- [YOUR ASSIGNMENT]: Among the records, which lines hold the word "pixel"? Pick them out.

- [RECORDS FOR THIS EXERCISE]:
________________

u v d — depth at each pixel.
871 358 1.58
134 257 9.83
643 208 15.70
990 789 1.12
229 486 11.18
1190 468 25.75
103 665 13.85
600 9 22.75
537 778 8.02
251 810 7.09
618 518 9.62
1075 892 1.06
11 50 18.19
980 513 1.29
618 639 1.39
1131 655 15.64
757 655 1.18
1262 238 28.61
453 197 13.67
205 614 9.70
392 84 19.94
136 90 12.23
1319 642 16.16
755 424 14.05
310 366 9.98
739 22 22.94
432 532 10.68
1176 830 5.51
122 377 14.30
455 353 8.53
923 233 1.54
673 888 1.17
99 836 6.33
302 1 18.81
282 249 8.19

________________

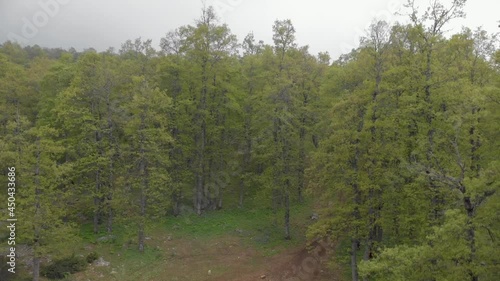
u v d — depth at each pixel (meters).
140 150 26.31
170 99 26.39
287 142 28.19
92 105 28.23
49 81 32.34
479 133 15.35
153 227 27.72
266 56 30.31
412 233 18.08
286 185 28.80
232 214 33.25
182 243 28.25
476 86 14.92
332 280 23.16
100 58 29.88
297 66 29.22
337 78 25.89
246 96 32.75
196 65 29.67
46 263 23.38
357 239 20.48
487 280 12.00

________________

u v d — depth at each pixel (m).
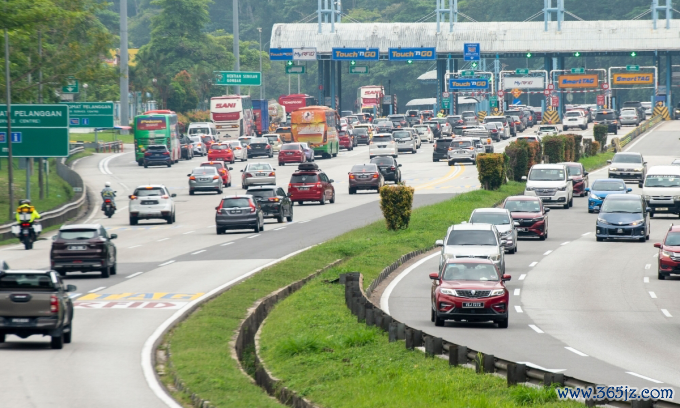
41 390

________________

- [RESULT FOR THIS EXERCISE]:
u v d — depth at each pixel.
u v d — depth at each pixel (meters).
u v d — depth at each pixel (m).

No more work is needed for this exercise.